### Excerpted text
Song by Maroon 5 featuring Lady Antebellum

from the album Hands All Over
- Released: September 15, 2010
- Recorded: July – December 2009
- Studio: Lake Geneva in Vevey, Switzerland
- Genre: Country ballad
- Length: 3:17
- Label: A&M Octone
- Songwriters: Adam Levine; Jesse Carmichael; James Valentine;
- Producer: Robert John "Mutt" Lange

Music video
- "Out of Goodbyes" on YouTube

= Out of Goodbyes =

"Out of Goodbyes" is a song by American pop rock band Maroon 5, featuring the country band Lady Antebellum. It was released as the closing track on their third studio album, Hands All Over (2010). "Out of Goodbyes" sees Maroon 5 branching out from their usual funk rock/pop sound and making a country ballad. Although the song did not enter the Billboard Hot 100 chart, it did peak at number three on the Bubbling Under Hot 100 Singles chart.

### Tasks
**a.** Translate this sentence from the "Out of Goodbyes" text into Spanish: "Although the song did not enter the Billboard Hot 100 chart, it did peak at number three on the Bubbling Under Hot 100 Singles chart."
**b.** In the "Out of Goodbyes" text, find the words "Music video" and repeat the passage word for word from there, stopping after "100 Singles chart.".

### Provided data
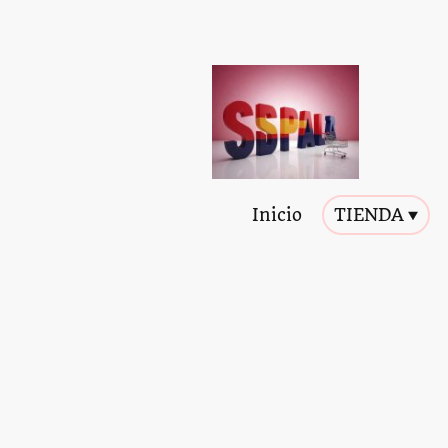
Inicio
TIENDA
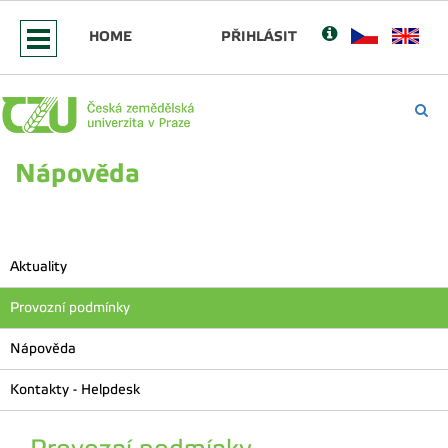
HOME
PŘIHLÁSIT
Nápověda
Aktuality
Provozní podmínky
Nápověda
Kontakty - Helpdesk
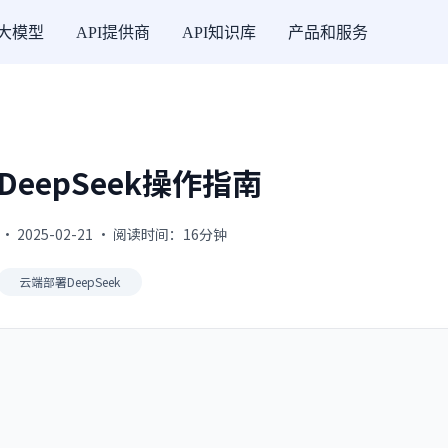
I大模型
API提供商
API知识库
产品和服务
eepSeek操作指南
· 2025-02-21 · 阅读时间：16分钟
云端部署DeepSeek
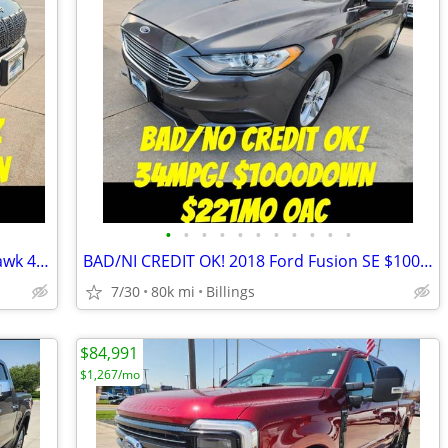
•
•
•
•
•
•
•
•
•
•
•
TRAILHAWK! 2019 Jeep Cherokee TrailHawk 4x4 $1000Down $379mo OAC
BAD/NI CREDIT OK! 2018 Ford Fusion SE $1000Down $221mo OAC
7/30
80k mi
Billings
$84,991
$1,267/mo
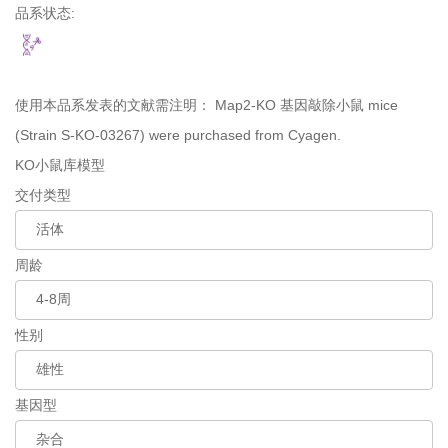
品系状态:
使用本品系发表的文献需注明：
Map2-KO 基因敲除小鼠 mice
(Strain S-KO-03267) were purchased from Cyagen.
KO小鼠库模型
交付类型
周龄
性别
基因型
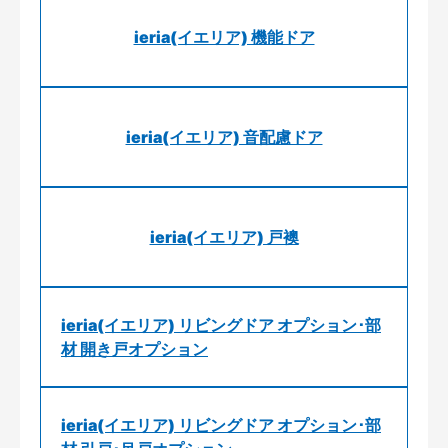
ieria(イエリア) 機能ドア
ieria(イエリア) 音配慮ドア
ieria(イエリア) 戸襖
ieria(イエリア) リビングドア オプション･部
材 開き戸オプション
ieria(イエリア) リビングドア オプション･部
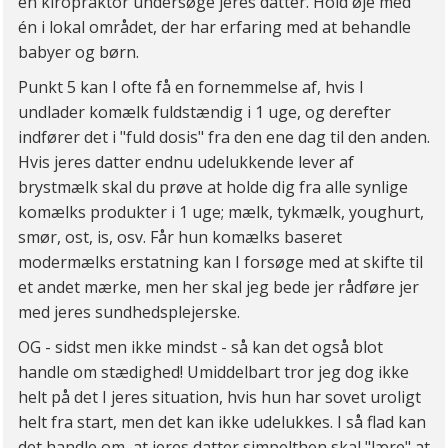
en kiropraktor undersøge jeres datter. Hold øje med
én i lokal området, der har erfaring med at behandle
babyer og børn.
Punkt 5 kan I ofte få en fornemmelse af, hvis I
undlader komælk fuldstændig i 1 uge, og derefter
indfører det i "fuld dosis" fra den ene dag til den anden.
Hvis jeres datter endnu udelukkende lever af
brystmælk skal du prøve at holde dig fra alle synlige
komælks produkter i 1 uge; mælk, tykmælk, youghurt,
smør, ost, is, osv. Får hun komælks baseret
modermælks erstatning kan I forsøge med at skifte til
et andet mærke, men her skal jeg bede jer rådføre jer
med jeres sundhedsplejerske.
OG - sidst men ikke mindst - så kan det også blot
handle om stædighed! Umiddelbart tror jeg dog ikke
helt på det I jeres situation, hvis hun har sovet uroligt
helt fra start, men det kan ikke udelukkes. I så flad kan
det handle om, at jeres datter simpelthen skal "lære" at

### Answer list
**a.** Aunque la canción no entró en la lista Billboard Hot 100, sí alcanzó el número tres en la lista Bubbling Under Hot 100 Singles.

**b.**
Music video
- "Out of Goodbyes" on YouTube

= Out of Goodbyes =

"Out of Goodbyes" is a song by American pop rock band Maroon 5, featuring the country band Lady Antebellum. It was released as the closing track on their third studio album, Hands All Over (2010). "Out of Goodbyes" sees Maroon 5 branching out from their usual funk rock/pop sound and making a country ballad. Although the song did not enter the Billboard Hot 100 chart, it did peak at number three on the Bubbling Under Hot 100 Singles chart.